(Data extracted from a collection)
:::

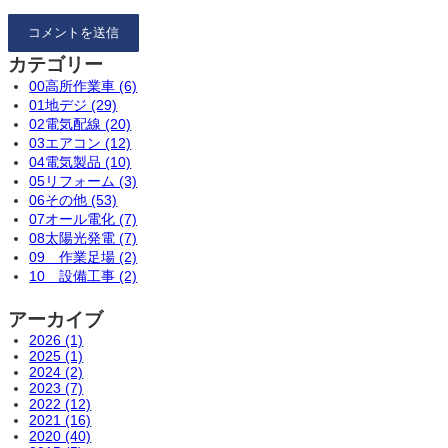
カテゴリー
00高所作業車 (6)
01地デジ (29)
02電気配線 (20)
03エアコン (12)
04電気製品 (10)
05リフォーム (3)
06その他 (53)
07オール電化 (7)
08太陽光発電 (7)
09 作業足場 (2)
10 設備工事 (2)
アーカイブ
2026 (1)
2025 (1)
2024 (2)
2023 (7)
2022 (12)
2021 (16)
2020 (40)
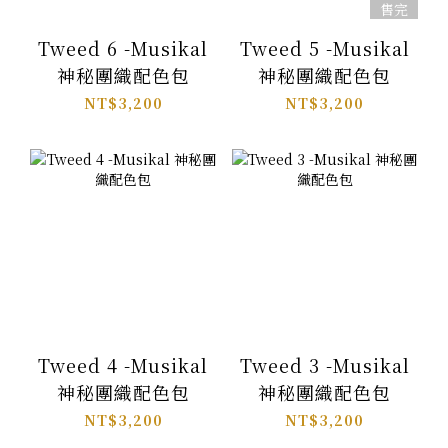
售完
Tweed 6 -Musikal
Tweed 5 -Musikal
神秘團織配色包
神秘團織配色包
NT$3,200
NT$3,200
Tweed 4 -Musikal
Tweed 3 -Musikal
神秘團織配色包
神秘團織配色包
NT$3,200
NT$3,200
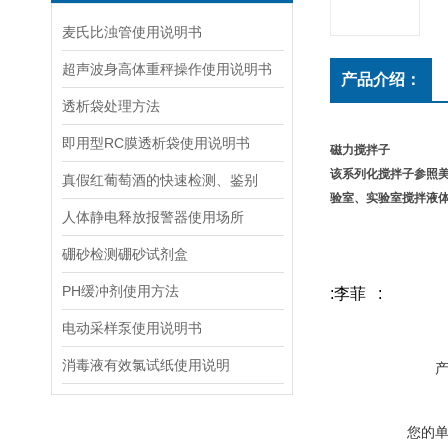
麦氏比浊管使用说明书
超声波身高体重秤操作使用说明书
产品介绍：
透析袋处理方法
即用型RC膜透析袋使用说明书
磁力搅拌子
该系列化搅拌子参照
真假红葡萄酒的快速检测、鉴别
验室、实验室搅拌液
人体静电释放报警器使用场所
硼砂检测硼砂试剂盒
PH缓冲剂使用方法
:李菲 :
电动采样泵使用说明书
消毒液有效氯试纸使用说明
您的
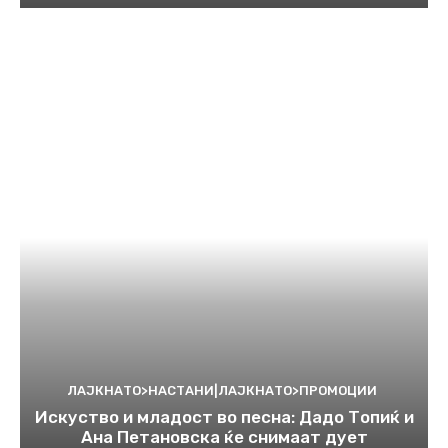
ЛАЈКНАТО>НАСТАНИ|ЛАЈКНАТО>ПРОМОЦИИ
Искуство и младост во песна: Дадо Топиќ и
Ана Петановска ќе снимаат дует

:::

[EXERCISE DIRECTIONS]: Please output as a JSON list of strings the lines of the entries from the line with "ЛАЈКНАТО>НАСТАНИ|ЛАЈКНАТО>ПРОМОЦИИ" through the end of the entries, one string per line, leaving out blank lines.

[ANSWER TO THIS PROBLEM]:
[
  "ЛАЈКНАТО>НАСТАНИ|ЛАЈКНАТО>ПРОМОЦИИ",
  "Искуство и младост во песна: Дадо Топиќ и",
  "Ана Петановска ќе снимаат дует"
]